● EXERCISE: Could you update these lines so that each "Distance in km" reads "Distance in kilometers", with everything else left as it is?

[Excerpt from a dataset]

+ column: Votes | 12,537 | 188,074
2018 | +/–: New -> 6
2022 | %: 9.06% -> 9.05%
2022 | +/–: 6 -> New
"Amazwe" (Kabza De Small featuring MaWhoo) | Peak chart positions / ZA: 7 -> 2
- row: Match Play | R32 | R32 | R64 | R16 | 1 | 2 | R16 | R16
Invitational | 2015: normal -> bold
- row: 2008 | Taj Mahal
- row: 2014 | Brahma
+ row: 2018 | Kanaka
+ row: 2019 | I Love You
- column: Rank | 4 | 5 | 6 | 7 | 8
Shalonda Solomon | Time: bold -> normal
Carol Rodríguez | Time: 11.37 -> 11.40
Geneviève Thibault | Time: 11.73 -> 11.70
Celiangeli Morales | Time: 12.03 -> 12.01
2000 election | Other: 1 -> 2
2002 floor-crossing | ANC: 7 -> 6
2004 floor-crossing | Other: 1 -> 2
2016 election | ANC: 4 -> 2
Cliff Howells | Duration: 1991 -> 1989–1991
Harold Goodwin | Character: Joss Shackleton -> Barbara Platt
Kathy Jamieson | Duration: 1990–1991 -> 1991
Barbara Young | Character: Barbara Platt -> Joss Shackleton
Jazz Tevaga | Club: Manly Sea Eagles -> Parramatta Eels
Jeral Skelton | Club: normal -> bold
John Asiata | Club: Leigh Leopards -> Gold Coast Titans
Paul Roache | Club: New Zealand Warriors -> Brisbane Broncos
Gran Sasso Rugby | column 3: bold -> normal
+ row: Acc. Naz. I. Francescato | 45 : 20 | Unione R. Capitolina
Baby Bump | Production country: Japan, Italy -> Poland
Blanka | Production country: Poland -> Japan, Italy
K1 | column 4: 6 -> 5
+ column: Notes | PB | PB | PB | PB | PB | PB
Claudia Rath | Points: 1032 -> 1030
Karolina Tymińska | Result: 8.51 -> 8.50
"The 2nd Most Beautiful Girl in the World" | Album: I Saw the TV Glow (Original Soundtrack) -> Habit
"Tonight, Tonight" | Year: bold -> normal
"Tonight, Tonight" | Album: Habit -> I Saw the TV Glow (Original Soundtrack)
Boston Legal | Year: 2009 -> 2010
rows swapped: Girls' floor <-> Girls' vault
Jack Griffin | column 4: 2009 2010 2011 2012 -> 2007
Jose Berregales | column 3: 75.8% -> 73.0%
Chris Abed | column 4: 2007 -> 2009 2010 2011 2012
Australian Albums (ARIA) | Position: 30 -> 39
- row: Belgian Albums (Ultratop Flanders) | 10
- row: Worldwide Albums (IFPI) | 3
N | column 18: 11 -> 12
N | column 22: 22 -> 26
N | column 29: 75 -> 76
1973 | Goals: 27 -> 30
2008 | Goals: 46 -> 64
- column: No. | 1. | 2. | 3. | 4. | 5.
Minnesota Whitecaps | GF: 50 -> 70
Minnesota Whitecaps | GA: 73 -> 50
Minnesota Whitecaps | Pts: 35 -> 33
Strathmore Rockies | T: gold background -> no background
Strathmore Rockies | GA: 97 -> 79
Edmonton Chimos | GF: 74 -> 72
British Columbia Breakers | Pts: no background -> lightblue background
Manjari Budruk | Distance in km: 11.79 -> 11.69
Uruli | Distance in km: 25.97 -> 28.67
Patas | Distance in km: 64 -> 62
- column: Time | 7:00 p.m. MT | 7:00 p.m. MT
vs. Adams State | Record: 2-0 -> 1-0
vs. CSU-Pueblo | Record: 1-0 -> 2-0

● WRITTEN SOLUTION:
+ column: Votes | 12,537 | 188,074
2018 | +/–: New -> 6
2022 | %: 9.06% -> 9.05%
2022 | +/–: 6 -> New
"Amazwe" (Kabza De Small featuring MaWhoo) | Peak chart positions / ZA: 7 -> 2
- row: Match Play | R32 | R32 | R64 | R16 | 1 | 2 | R16 | R16
Invitational | 2015: normal -> bold
- row: 2008 | Taj Mahal
- row: 2014 | Brahma
+ row: 2018 | Kanaka
+ row: 2019 | I Love You
- column: Rank | 4 | 5 | 6 | 7 | 8
Shalonda Solomon | Time: bold -> normal
Carol Rodríguez | Time: 11.37 -> 11.40
Geneviève Thibault | Time: 11.73 -> 11.70
Celiangeli Morales | Time: 12.03 -> 12.01
2000 election | Other: 1 -> 2
2002 floor-crossing | ANC: 7 -> 6
2004 floor-crossing | Other: 1 -> 2
2016 election | ANC: 4 -> 2
Cliff Howells | Duration: 1991 -> 1989–1991
Harold Goodwin | Character: Joss Shackleton -> Barbara Platt
Kathy Jamieson | Duration: 1990–1991 -> 1991
Barbara Young | Character: Barbara Platt -> Joss Shackleton
Jazz Tevaga | Club: Manly Sea Eagles -> Parramatta Eels
Jeral Skelton | Club: normal -> bold
John Asiata | Club: Leigh Leopards -> Gold Coast Titans
Paul Roache | Club: New Zealand Warriors -> Brisbane Broncos
Gran Sasso Rugby | column 3: bold -> normal
+ row: Acc. Naz. I. Francescato | 45 : 20 | Unione R. Capitolina
Baby Bump | Production country: Japan, Italy -> Poland
Blanka | Production country: Poland -> Japan, Italy
K1 | column 4: 6 -> 5
+ column: Notes | PB | PB | PB | PB | PB | PB
Claudia Rath | Points: 1032 -> 1030
Karolina Tymińska | Result: 8.51 -> 8.50
"The 2nd Most Beautiful Girl in the World" | Album: I Saw the TV Glow (Original Soundtrack) -> Habit
"Tonight, Tonight" | Year: bold -> normal
"Tonight, Tonight" | Album: Habit -> I Saw the TV Glow (Original Soundtrack)
Boston Legal | Year: 2009 -> 2010
rows swapped: Girls' floor <-> Girls' vault
Jack Griffin | column 4: 2009 2010 2011 2012 -> 2007
Jose Berregales | column 3: 75.8% -> 73.0%
Chris Abed | column 4: 2007 -> 2009 2010 2011 2012
Australian Albums (ARIA) | Position: 30 -> 39
- row: Belgian Albums (Ultratop Flanders) | 10
- row: Worldwide Albums (IFPI) | 3
N | column 18: 11 -> 12
N | column 22: 22 -> 26
N | column 29: 75 -> 76
1973 | Goals: 27 -> 30
2008 | Goals: 46 -> 64
- column: No. | 1. | 2. | 3. | 4. | 5.
Minnesota Whitecaps | GF: 50 -> 70
Minnesota Whitecaps | GA: 73 -> 50
Minnesota Whitecaps | Pts: 35 -> 33
Strathmore Rockies | T: gold background -> no background
Strathmore Rockies | GA: 97 -> 79
Edmonton Chimos | GF: 74 -> 72
British Columbia Breakers | Pts: no background -> lightblue background
Manjari Budruk | Distance in kilometers: 11.79 -> 11.69
Uruli | Distance in kilometers: 25.97 -> 28.67
Patas | Distance in kilometers: 64 -> 62
- column: Time | 7:00 p.m. MT | 7:00 p.m. MT
vs. Adams State | Record: 2-0 -> 1-0
vs. CSU-Pueblo | Record: 1-0 -> 2-0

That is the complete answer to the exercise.